How to Select PGP Software
Your primary reason for using PGP is to ensure the security of your messages. When looking for PGP software, therefore, security should be your first concern. Though PGP itself is unbreakable, there have been instances where specific implementations have been compromised. Unless you are an experienced coder, spotting these vulnerabilities is essentially impossible, and so the best solution is to check for any reported vulnerabilities in the software you are considering.
I ask myself, with today’s brute force quantum computing, do I think PGP can defeat quantum computing? I would not bet my freedom on it, meaning today even legal by law info in my messages I do not trust i.e. Christian talk regarding Bible quotes.
Parting note only your message in encrypted, NOT the sender or recipient address!!
P.S. I may be wrong on needing proton accts on both ends. Any service that supports PGP can be used. Not all emails support PGP. That would be where I confused the issue.
Just wanted to address this and some of the comments posted above….
1. No commercial entity is going to go to prison for you, in other words, they are bound to comply with lawful requests from the authorities in their respective jurisdictions. This fact needs to be kept in mind whenever dealing with services provided by tech companies, regardless of whether they are considered “good” or “bad” actors. That’s a whole separate aspect.

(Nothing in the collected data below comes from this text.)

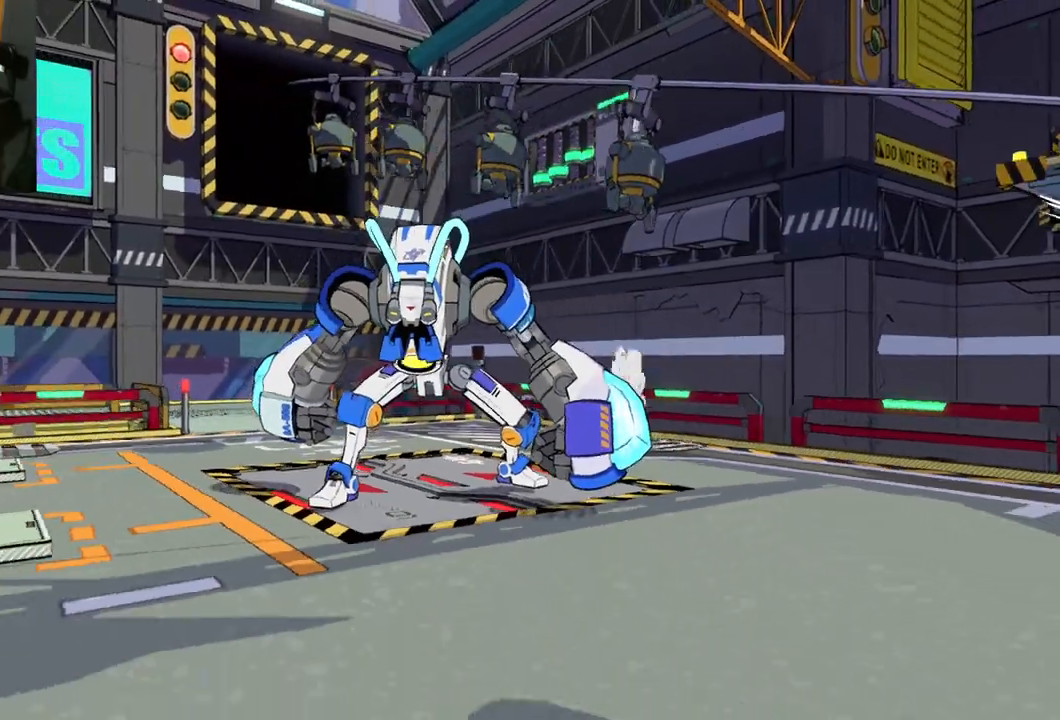
{"buttons": [], "left_stick": "center", "right_stick": "center", "events": []}
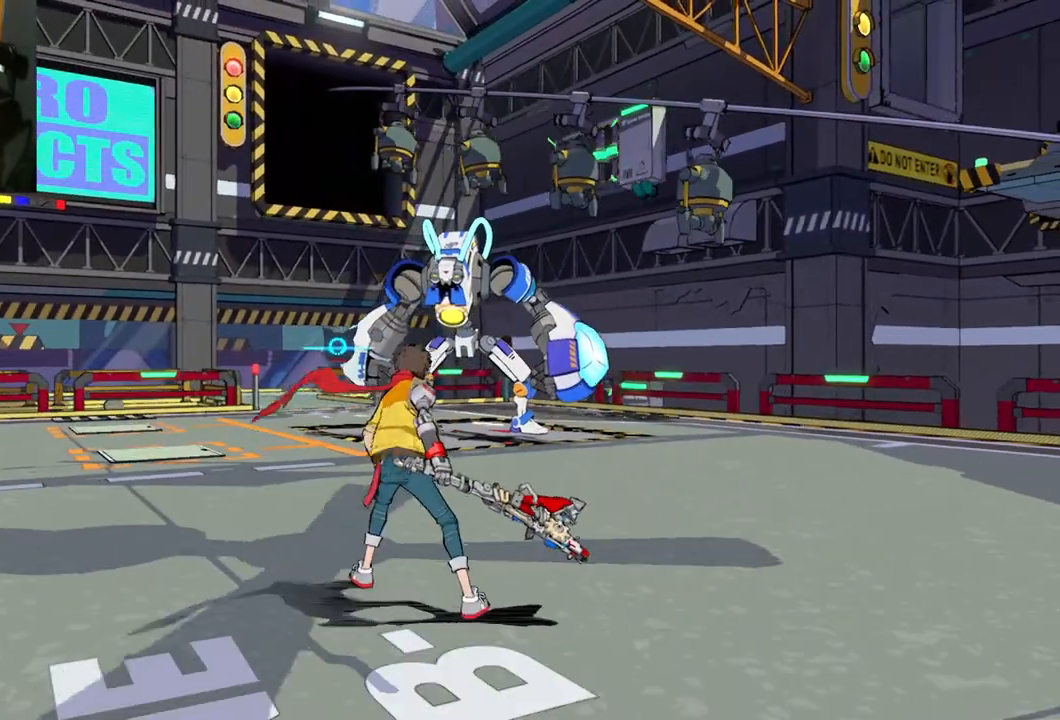
{"buttons": [], "left_stick": "center", "right_stick": "center", "events": [[67, "left_stick", "up"], [417, "left_stick", "center"]]}
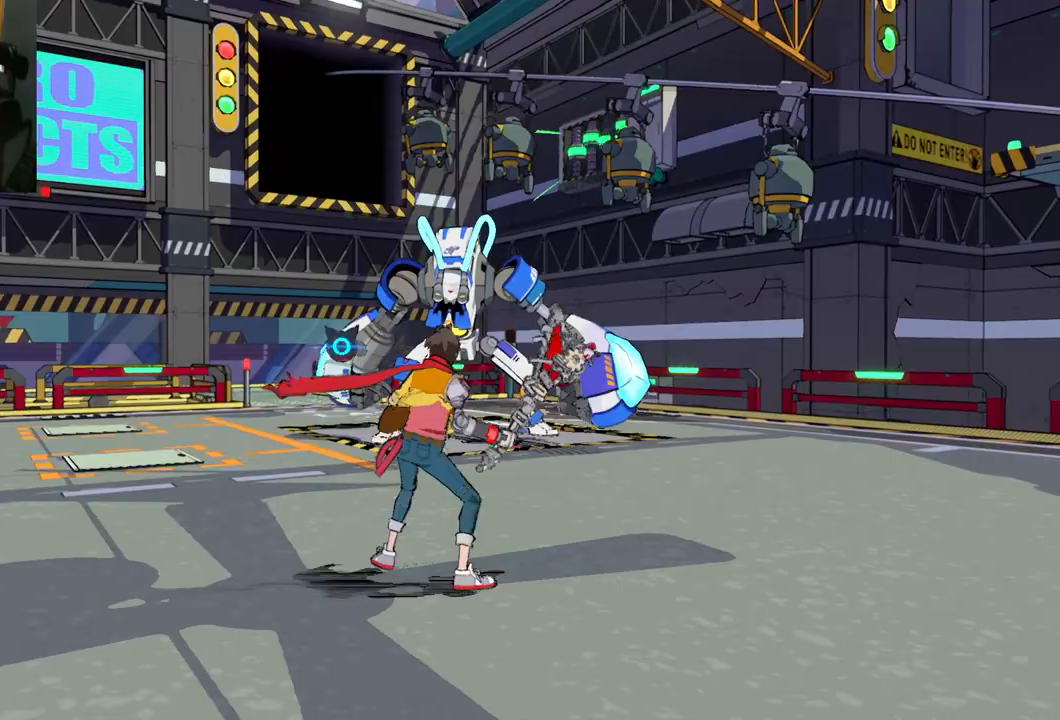
{"buttons": [], "left_stick": "left", "right_stick": "right", "events": [[67, "left_stick", "down-left"], [167, "left_stick", "left"], [433, "right_stick", "right"]]}
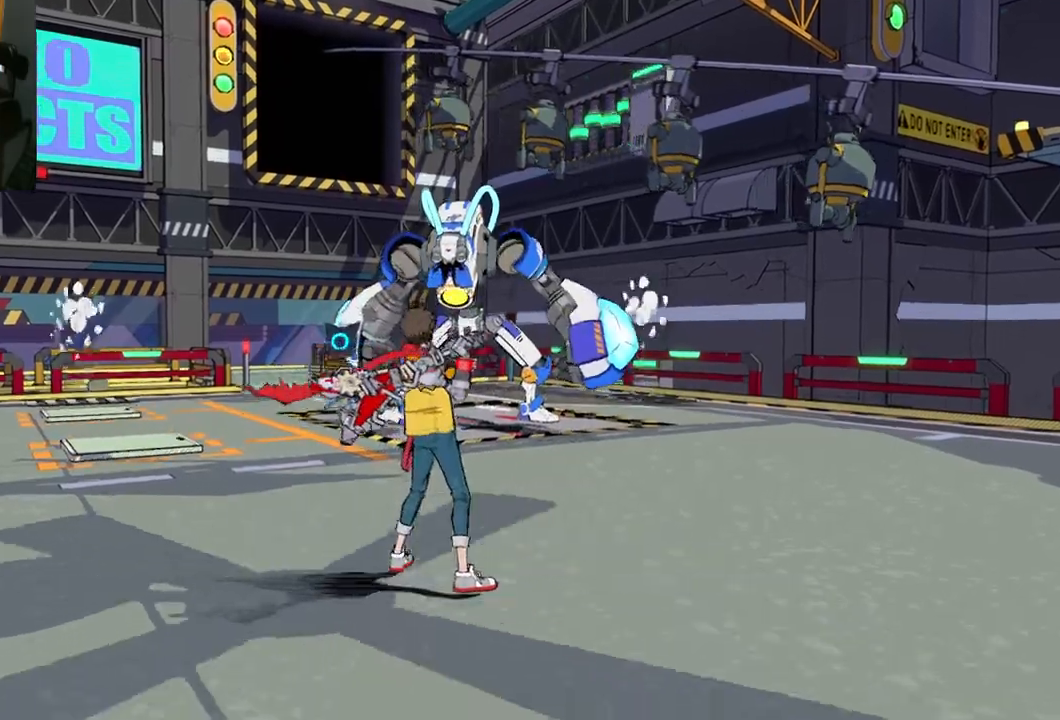
{"buttons": [], "left_stick": "center", "right_stick": "center", "events": [[117, "left_stick", "center"], [317, "right_stick", "center"]]}
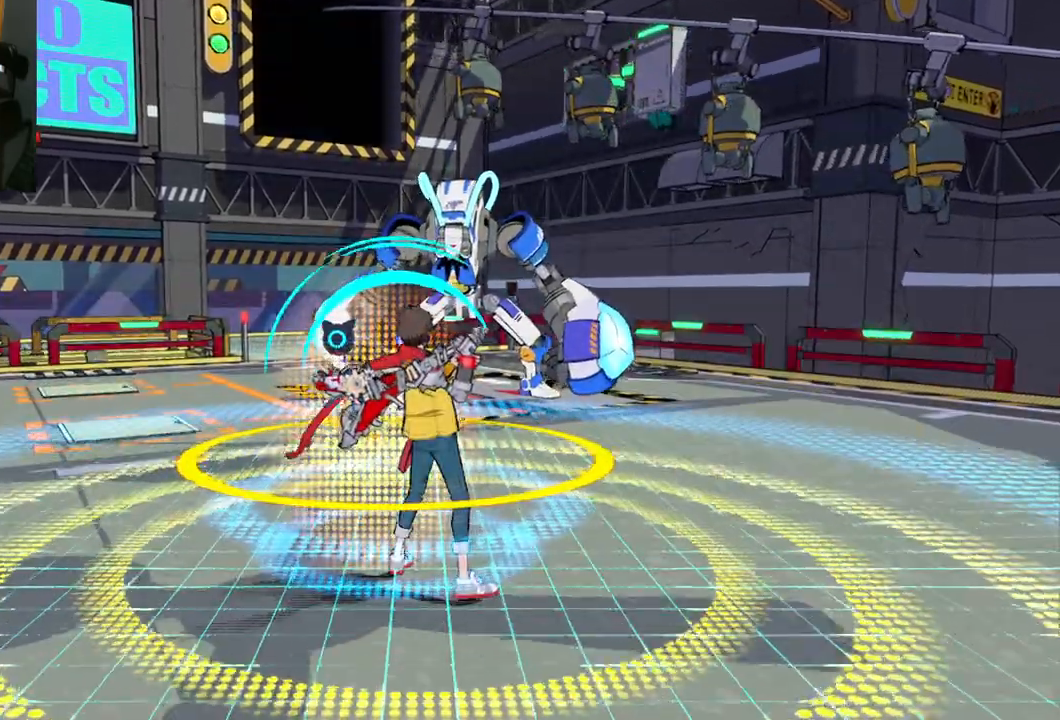
{"buttons": [], "left_stick": "down-left", "right_stick": "center", "events": [[100, "left_stick", "down-left"]]}
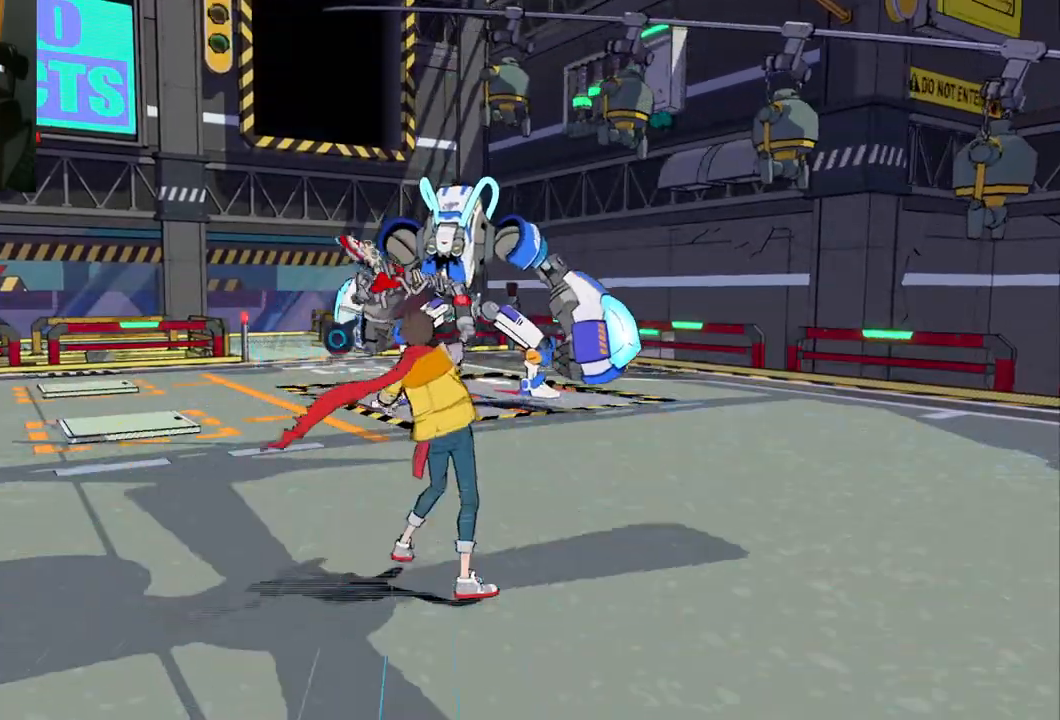
{"buttons": [], "left_stick": "left", "right_stick": "center", "events": [[33, "left_stick", "left"], [317, "left_stick", "center"], [500, "left_stick", "left"]]}
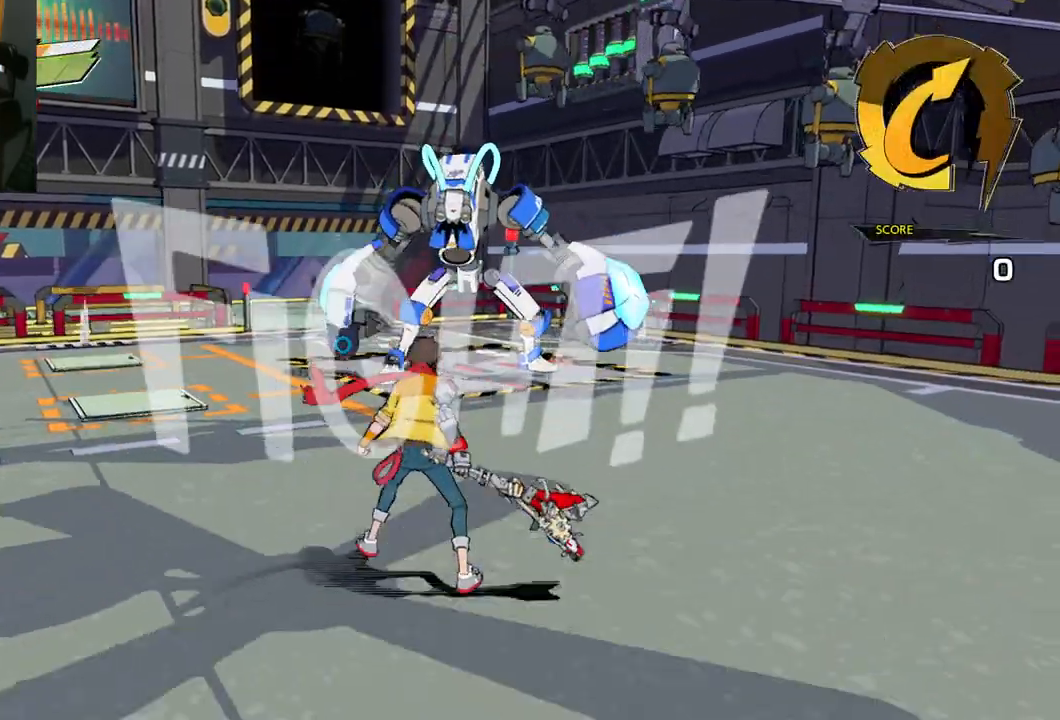
{"buttons": [], "left_stick": "left", "right_stick": "center", "events": [[83, "left_stick", "up-left"], [367, "left_stick", "left"]]}
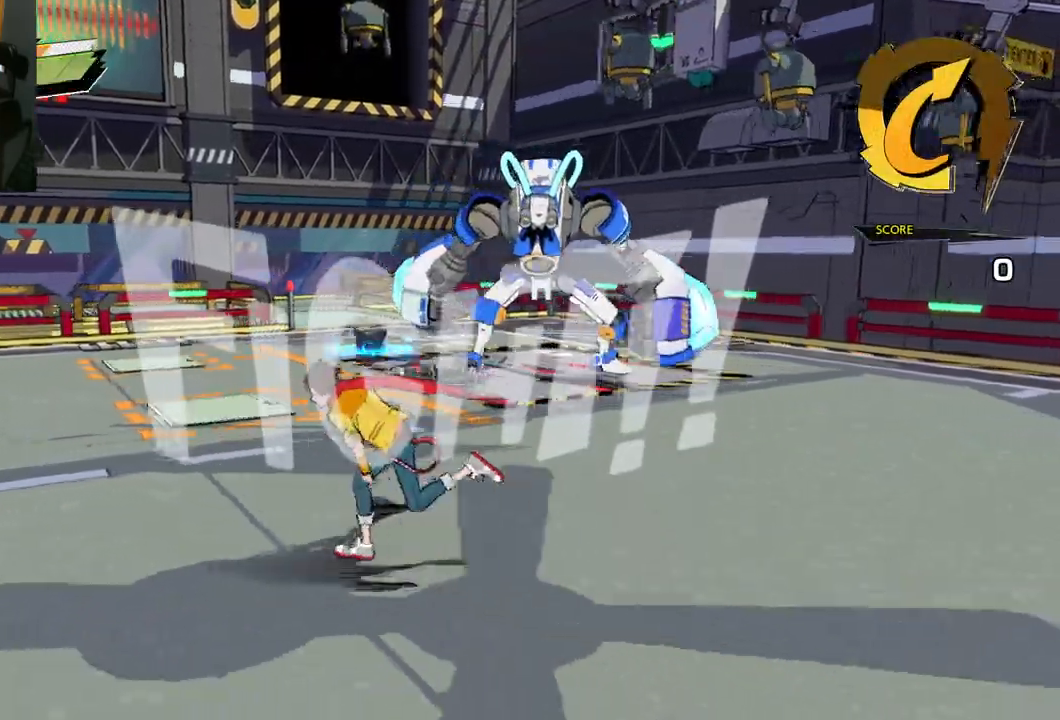
{"buttons": ["R1"], "left_stick": "up-left", "right_stick": "right", "events": [[50, "R1", "down"], [50, "right_stick", "right"], [67, "left_stick", "up-left"], [167, "R1", "up"], [500, "R1", "down"]]}
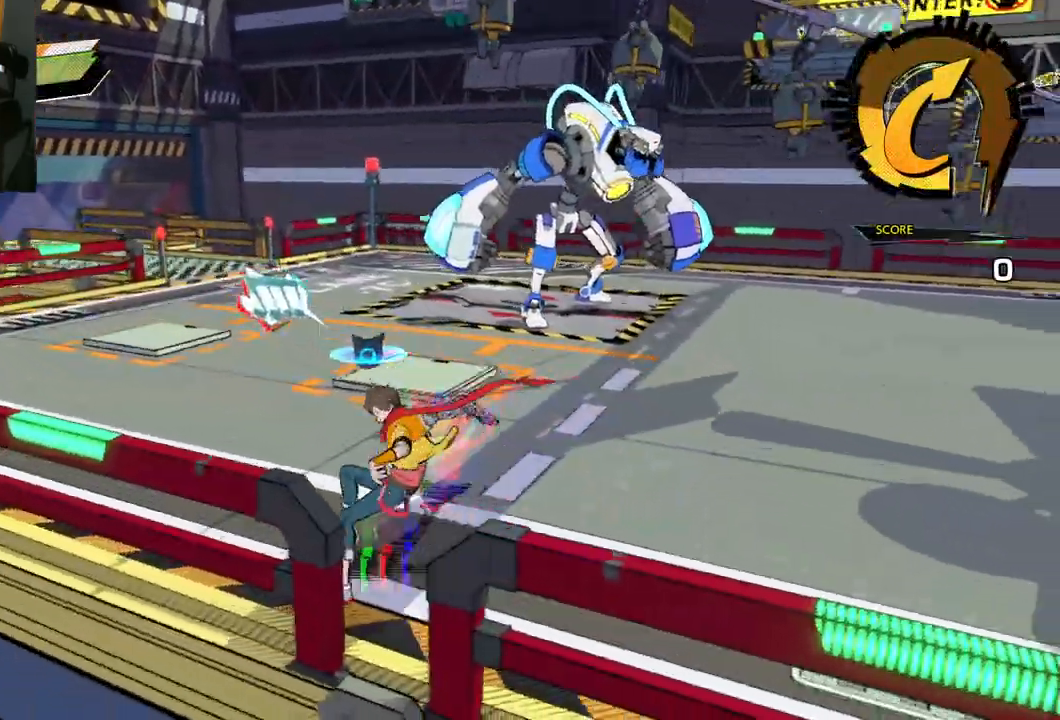
{"buttons": [], "left_stick": "up-left", "right_stick": "right", "events": [[133, "R1", "up"]]}
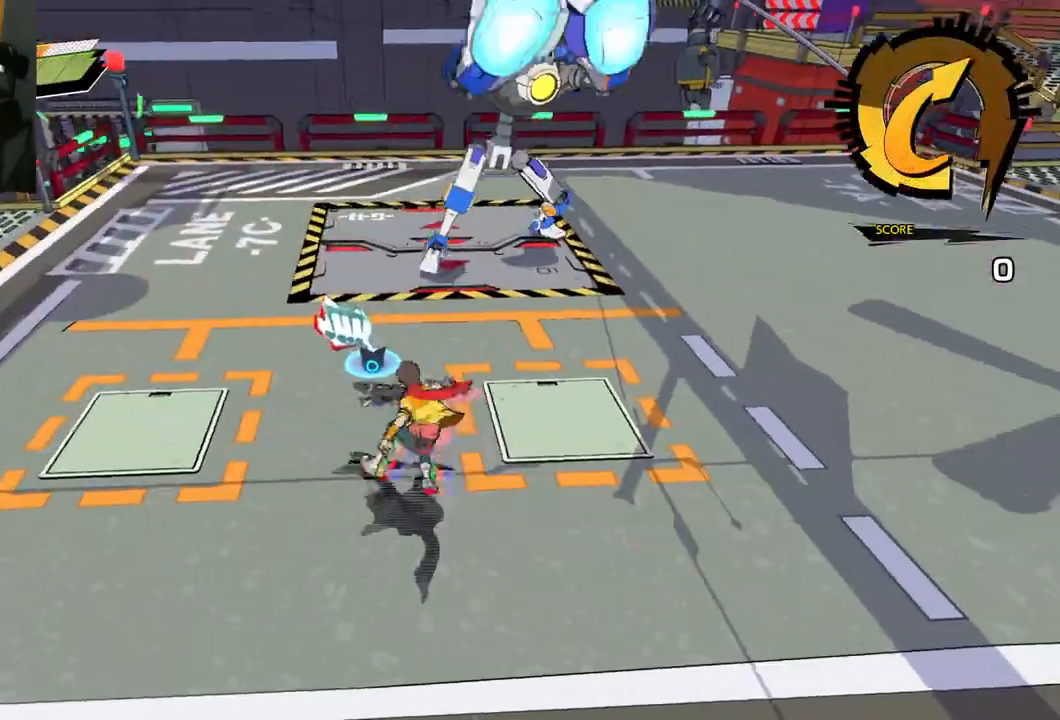
{"buttons": [], "left_stick": "left", "right_stick": "right", "events": [[17, "R1", "down"], [100, "R1", "up"], [417, "left_stick", "left"]]}
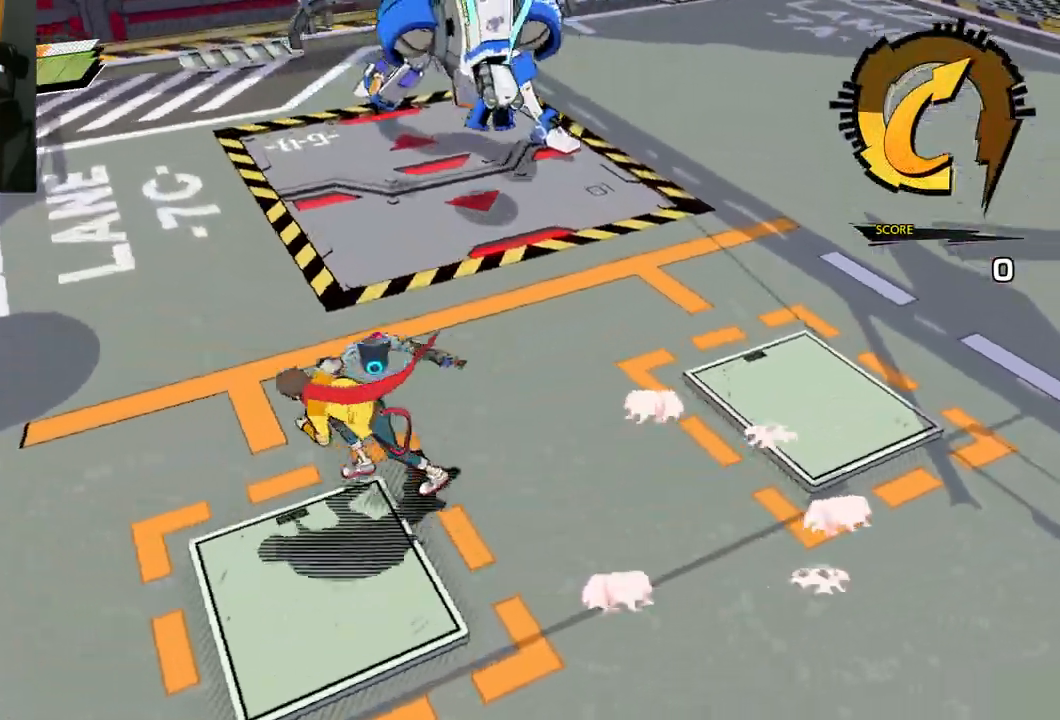
{"buttons": [], "left_stick": "up-left", "right_stick": "right", "events": [[217, "left_stick", "up-left"], [317, "R1", "down"], [433, "R1", "up"]]}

2. PGP proper was purchased by Symantec years ago and became proprietary, I would avoid it and instead use OpenPGP or GnuPG (open-source versions). If I recall correctly Proton uses OpenPGP. I am not aware of any “backdoor” in OpenPGP/GnuPG; furthermore, we are still many years away from a quantum computer with enough logical qbits to run Shor’s Algorithm which could conceivably break public/private key encryption. There is simply no evidence of this and to suggest it without any evidence or data just creates paralysis of paranoia.
3. Email is and always has been a security and privacy dumpster fire. It is wholly inappropriate for anything needing high security. Even with well implemented GnuPGP it spills a shit ton of metadata. Not good. There are far better comms solutions out there for secure communicating.
I should expand on PGP back door. In the early 90s a computer show would have an MI6 come on and share information. That is where the source for the back door originated . also, I distinctly remember an article stating the US Gov’t required PGP to install a back door. So take that for what it is worth. Version 6 is where it started happening. I recall at the time the dark web had source code for version 5. Of course, using that could get one looked at.
Thanks to K CSG for expanding on my comments. I’ve never claimed to be a perfect person! You spoke wise words. I’m curious what “better comms solutions” you mentioned would be?
You are correct about openPGP:
EXCERPT:
Proton
proton.me
› blog › what-is-pgp-encryption
What is PGP encryption and how does it work? | Proton
August 8, 2019 – Most don’t offer email client support, so if you use a desktop app like Outlook, Apple Mail, or Thunderbird, you won’t be able to encrypt your emails. The final way to use PGP is to get an app or software that supports OpenPGP(new window).
https://proton.me/blog/what-is-pgp-encryption#what-is-openpgp
My information was based on 1991 PGP, before Zimmerman created openPGP in 1997.
Paul Harvey rest of the story stuff.